I didn't use Linux when I was 8 years old (it hadn't been invented yet) so I have absolutely zero personal experience of which Linux distro is the best choice to be installed, maintained, and updated by an unsupervised child. Perhaps mommy or daddy can give the kid just a little bit of help, if they want to nurture this hobby?

Quote:
Originally Posted by cascade9 View Post
I'm a bit suprised to suddly see 'pro-ubuntu' posts from you snowpine.

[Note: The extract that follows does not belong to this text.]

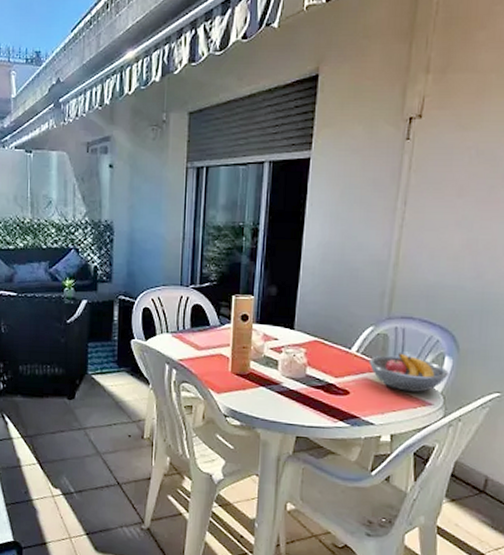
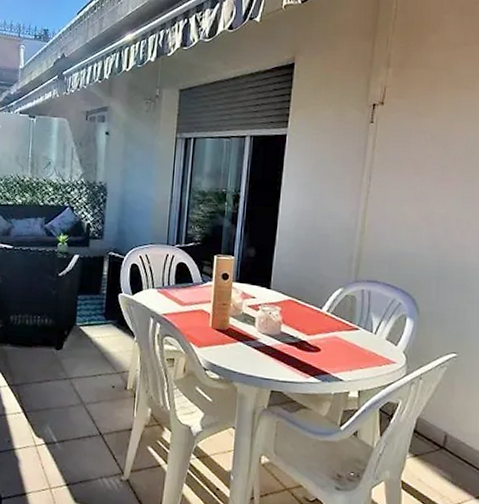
fruit bowl: present [368,353,449,392] -> none [338,313,410,351]

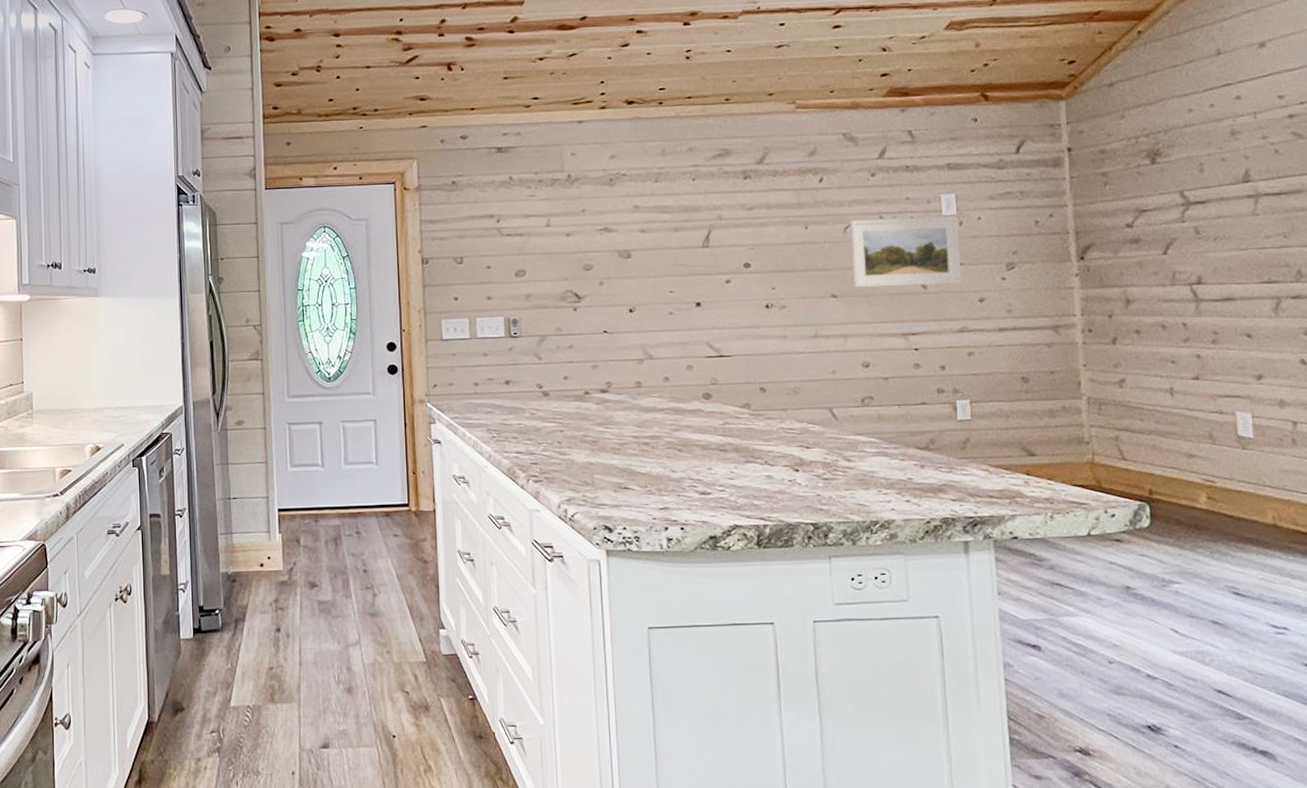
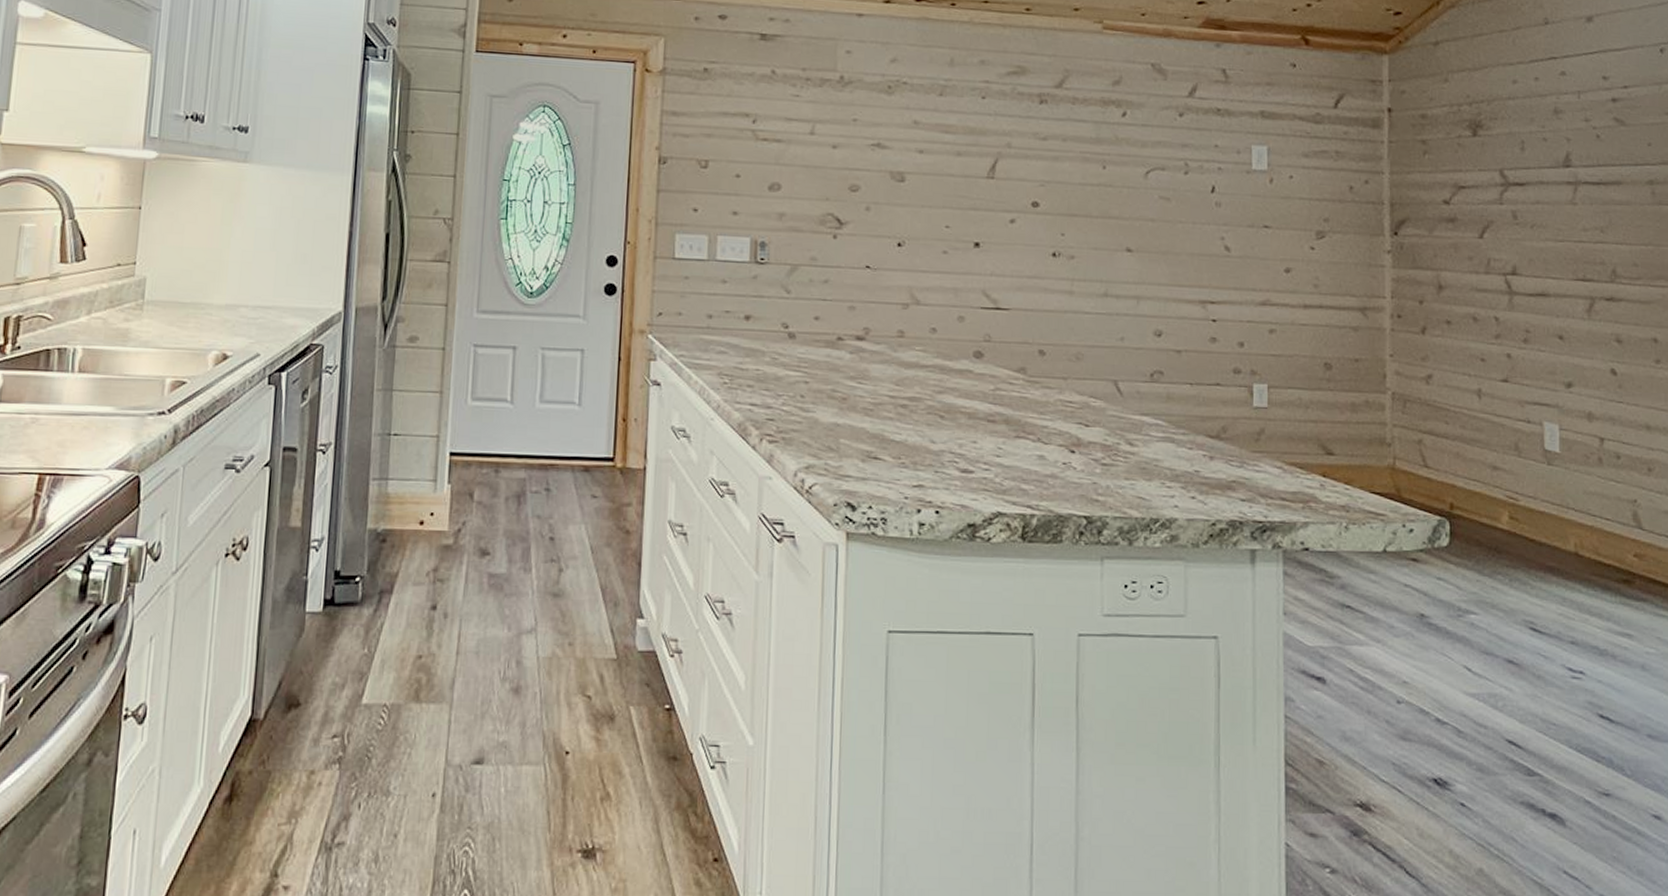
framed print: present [849,216,961,288] -> none [1150,164,1269,249]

Since they have now descended into trademark trolling in an effort to remove webistes they are critical of canonical (and tell people who to remove the canonical spyware) I will never suggest any canonical OS.
Don't act so surprised: Ubuntu was my first distro, and I have thousands of posts on UbuntuForums. That being said, I no longer use or recommend Ubuntu (for a variety of reasons). Rather, my previous post was defending the 6-month release cycle (used by several of the top distros: Ubuntu, Mint, Fedora, etc.) for home/media/projects/games/education, as I feel the concept is often unfairly maligned on the forums. People forget that the 6-month cycle was Ubuntu's original "killer feature" that gave it the edge in popularity over Debian, for casual users. Once I got into the mindeset that my operating system is a disposable consumer product with a 6-month planned obsolescence, it was actually very liberating, and gave me confidence to tackle risky intermediate projects, because I knew I would be reinstalling a blank slate in another few months no matter what.

For work/productivity, I use and recommend very stable distros with a long release/support cycle, such as: Debian stable, CentOS, Slackware, etc.